==== Working data

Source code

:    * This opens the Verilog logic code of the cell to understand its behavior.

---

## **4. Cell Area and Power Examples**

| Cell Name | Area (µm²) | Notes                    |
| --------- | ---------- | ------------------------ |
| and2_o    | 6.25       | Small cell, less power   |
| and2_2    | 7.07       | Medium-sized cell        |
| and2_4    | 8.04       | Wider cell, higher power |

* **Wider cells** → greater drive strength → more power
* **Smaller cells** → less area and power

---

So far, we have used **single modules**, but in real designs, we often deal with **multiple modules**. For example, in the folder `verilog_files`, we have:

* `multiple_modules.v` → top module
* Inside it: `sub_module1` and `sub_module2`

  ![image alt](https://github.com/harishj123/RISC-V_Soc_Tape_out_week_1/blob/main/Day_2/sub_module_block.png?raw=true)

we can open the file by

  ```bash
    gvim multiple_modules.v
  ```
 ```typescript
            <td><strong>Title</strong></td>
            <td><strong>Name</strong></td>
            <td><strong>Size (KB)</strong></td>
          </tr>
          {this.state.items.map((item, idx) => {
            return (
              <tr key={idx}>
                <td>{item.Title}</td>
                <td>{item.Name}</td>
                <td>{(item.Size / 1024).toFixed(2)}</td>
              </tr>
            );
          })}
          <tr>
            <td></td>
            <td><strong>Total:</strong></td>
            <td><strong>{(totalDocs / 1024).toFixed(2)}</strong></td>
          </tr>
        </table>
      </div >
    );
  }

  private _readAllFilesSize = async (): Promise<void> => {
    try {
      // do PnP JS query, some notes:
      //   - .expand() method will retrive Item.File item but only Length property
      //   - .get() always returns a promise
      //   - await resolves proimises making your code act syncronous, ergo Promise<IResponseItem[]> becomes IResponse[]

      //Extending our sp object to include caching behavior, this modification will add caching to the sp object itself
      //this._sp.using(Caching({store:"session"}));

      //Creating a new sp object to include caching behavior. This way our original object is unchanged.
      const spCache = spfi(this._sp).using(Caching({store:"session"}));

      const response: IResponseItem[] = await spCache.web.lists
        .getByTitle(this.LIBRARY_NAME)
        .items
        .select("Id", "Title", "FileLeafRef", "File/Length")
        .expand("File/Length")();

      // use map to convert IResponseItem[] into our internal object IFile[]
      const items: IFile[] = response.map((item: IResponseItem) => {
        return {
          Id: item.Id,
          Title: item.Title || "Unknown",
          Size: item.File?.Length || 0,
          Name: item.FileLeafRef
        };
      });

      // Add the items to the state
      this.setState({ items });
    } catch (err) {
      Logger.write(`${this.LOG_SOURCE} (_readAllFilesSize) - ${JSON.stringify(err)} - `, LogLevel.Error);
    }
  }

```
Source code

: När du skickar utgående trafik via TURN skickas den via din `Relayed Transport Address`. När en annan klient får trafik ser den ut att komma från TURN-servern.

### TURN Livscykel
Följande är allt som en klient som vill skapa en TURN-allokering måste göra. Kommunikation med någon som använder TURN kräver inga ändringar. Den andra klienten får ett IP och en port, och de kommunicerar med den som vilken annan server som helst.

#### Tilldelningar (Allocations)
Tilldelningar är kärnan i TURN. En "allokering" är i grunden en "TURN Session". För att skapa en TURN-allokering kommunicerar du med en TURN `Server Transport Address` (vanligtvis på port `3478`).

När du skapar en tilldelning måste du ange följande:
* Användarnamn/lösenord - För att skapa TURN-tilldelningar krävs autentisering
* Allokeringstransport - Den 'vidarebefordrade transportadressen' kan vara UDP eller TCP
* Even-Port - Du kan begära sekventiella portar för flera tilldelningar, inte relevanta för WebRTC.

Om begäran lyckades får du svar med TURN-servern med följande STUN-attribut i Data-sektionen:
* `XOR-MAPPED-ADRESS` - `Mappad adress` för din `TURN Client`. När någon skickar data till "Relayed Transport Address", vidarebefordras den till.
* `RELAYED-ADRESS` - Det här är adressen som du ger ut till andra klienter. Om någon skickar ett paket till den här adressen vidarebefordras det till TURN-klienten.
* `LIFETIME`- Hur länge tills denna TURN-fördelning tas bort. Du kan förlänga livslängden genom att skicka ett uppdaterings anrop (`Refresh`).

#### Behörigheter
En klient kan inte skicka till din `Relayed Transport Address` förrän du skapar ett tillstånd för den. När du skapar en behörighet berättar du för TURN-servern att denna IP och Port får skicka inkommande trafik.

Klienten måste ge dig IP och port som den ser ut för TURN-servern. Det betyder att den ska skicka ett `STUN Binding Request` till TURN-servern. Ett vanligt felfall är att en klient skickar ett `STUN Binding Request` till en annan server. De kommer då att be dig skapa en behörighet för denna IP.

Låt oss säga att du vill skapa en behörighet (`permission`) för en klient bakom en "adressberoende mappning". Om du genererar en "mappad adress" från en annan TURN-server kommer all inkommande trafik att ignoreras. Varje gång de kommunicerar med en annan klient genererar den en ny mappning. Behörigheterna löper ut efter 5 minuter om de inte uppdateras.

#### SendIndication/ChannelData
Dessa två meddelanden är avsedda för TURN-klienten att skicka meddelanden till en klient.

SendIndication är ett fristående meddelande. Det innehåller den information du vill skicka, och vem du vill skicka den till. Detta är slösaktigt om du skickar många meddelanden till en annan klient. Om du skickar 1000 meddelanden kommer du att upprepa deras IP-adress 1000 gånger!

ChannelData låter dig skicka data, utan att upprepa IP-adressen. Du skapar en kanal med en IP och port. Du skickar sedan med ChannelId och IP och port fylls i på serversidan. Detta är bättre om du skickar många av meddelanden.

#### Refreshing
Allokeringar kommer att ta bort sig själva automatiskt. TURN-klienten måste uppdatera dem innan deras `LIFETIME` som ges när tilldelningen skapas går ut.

========

§ **What you should do**:
Check each line of the records for "const" and copy the ones that contain it.

§ **Solved exercise**:
      const spCache = spfi(this._sp).using(Caching({store:"session"}));
      const response: IResponseItem[] = await spCache.web.lists
      const items: IFile[] = response.map((item: IResponseItem) => {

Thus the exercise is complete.